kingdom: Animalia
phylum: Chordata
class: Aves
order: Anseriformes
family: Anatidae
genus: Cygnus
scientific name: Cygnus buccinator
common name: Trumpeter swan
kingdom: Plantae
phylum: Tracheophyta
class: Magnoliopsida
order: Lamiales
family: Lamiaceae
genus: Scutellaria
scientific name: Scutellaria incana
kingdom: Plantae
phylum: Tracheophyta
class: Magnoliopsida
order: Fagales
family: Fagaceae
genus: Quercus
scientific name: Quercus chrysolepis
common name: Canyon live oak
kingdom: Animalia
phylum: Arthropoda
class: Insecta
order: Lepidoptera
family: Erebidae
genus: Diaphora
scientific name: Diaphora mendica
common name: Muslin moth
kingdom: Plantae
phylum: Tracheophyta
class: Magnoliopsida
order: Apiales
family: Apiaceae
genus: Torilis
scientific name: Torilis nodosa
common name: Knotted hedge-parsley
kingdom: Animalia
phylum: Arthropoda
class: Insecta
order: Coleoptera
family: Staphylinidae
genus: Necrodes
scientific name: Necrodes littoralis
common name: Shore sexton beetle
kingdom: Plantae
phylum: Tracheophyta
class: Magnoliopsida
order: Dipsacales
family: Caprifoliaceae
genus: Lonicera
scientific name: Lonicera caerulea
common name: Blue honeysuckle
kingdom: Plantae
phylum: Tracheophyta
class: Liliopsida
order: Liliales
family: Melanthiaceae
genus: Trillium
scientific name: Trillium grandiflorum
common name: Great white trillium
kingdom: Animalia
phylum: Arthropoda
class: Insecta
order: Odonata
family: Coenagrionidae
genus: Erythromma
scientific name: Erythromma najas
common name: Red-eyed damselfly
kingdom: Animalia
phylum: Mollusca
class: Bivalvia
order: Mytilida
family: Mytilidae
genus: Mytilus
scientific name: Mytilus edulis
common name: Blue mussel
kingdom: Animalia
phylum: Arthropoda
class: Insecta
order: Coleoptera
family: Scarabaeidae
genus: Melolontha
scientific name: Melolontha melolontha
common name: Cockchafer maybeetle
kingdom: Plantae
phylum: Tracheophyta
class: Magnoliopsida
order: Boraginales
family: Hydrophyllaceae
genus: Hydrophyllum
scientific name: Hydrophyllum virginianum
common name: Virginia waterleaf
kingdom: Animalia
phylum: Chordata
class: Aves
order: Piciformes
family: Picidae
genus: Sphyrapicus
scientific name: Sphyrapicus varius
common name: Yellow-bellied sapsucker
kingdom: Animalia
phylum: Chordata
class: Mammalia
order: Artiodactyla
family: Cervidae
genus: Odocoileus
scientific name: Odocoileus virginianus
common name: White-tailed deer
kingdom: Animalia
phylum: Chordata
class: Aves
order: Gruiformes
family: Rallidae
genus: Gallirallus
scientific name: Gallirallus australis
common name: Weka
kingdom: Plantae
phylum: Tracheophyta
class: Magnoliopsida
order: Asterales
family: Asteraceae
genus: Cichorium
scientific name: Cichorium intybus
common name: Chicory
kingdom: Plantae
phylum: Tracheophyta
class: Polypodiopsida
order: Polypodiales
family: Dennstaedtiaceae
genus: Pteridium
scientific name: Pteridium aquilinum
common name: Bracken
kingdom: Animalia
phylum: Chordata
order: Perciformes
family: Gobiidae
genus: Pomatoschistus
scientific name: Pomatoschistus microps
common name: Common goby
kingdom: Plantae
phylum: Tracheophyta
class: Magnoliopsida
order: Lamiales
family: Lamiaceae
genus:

- What is expected
Give these lines again with every "common name" changed to "vernacular name" and nothing else altered.

- Answer to the task
kingdom: Animalia
phylum: Chordata
class: Aves
order: Anseriformes
family: Anatidae
genus: Cygnus
scientific name: Cygnus buccinator
vernacular name: Trumpeter swan
kingdom: Plantae
phylum: Tracheophyta
class: Magnoliopsida
order: Lamiales
family: Lamiaceae
genus: Scutellaria
scientific name: Scutellaria incana
kingdom: Plantae
phylum: Tracheophyta
class: Magnoliopsida
order: Fagales
family: Fagaceae
genus: Quercus
scientific name: Quercus chrysolepis
vernacular name: Canyon live oak
kingdom: Animalia
phylum: Arthropoda
class: Insecta
order: Lepidoptera
family: Erebidae
genus: Diaphora
scientific name: Diaphora mendica
vernacular name: Muslin moth
kingdom: Plantae
phylum: Tracheophyta
class: Magnoliopsida
order: Apiales
family: Apiaceae
genus: Torilis
scientific name: Torilis nodosa
vernacular name: Knotted hedge-parsley
kingdom: Animalia
phylum: Arthropoda
class: Insecta
order: Coleoptera
family: Staphylinidae
genus: Necrodes
scientific name: Necrodes littoralis
vernacular name: Shore sexton beetle
kingdom: Plantae
phylum: Tracheophyta
class: Magnoliopsida
order: Dipsacales
family: Caprifoliaceae
genus: Lonicera
scientific name: Lonicera caerulea
vernacular name: Blue honeysuckle
kingdom: Plantae
phylum: Tracheophyta
class: Liliopsida
order: Liliales
family: Melanthiaceae
genus: Trillium
scientific name: Trillium grandiflorum
vernacular name: Great white trillium
kingdom: Animalia
phylum: Arthropoda
class: Insecta
order: Odonata
family: Coenagrionidae
genus: Erythromma
scientific name: Erythromma najas
vernacular name: Red-eyed damselfly
kingdom: Animalia
phylum: Mollusca
class: Bivalvia
order: Mytilida
family: Mytilidae
genus: Mytilus
scientific name: Mytilus edulis
vernacular name: Blue mussel
kingdom: Animalia
phylum: Arthropoda
class: Insecta
order: Coleoptera
family: Scarabaeidae
genus: Melolontha
scientific name: Melolontha melolontha
vernacular name: Cockchafer maybeetle
kingdom: Plantae
phylum: Tracheophyta
class: Magnoliopsida
order: Boraginales
family: Hydrophyllaceae
genus: Hydrophyllum
scientific name: Hydrophyllum virginianum
vernacular name: Virginia waterleaf
kingdom: Animalia
phylum: Chordata
class: Aves
order: Piciformes
family: Picidae
genus: Sphyrapicus
scientific name: Sphyrapicus varius
vernacular name: Yellow-bellied sapsucker
kingdom: Animalia
phylum: Chordata
class: Mammalia
order: Artiodactyla
family: Cervidae
genus: Odocoileus
scientific name: Odocoileus virginianus
vernacular name: White-tailed deer
kingdom: Animalia
phylum: Chordata
class: Aves
order: Gruiformes
family: Rallidae
genus: Gallirallus
scientific name: Gallirallus australis
vernacular name: Weka
kingdom: Plantae
phylum: Tracheophyta
class: Magnoliopsida
order: Asterales
family: Asteraceae
genus: Cichorium
scientific name: Cichorium intybus
vernacular name: Chicory
kingdom: Plantae
phylum: Tracheophyta
class: Polypodiopsida
order: Polypodiales
family: Dennstaedtiaceae
genus: Pteridium
scientific name: Pteridium aquilinum
vernacular name: Bracken
kingdom: Animalia
phylum: Chordata
order: Perciformes
family: Gobiidae
genus: Pomatoschistus
scientific name: Pomatoschistus microps
vernacular name: Common goby
kingdom: Plantae
phylum: Tracheophyta
class: Magnoliopsida
order: Lamiales
family: Lamiaceae
genus:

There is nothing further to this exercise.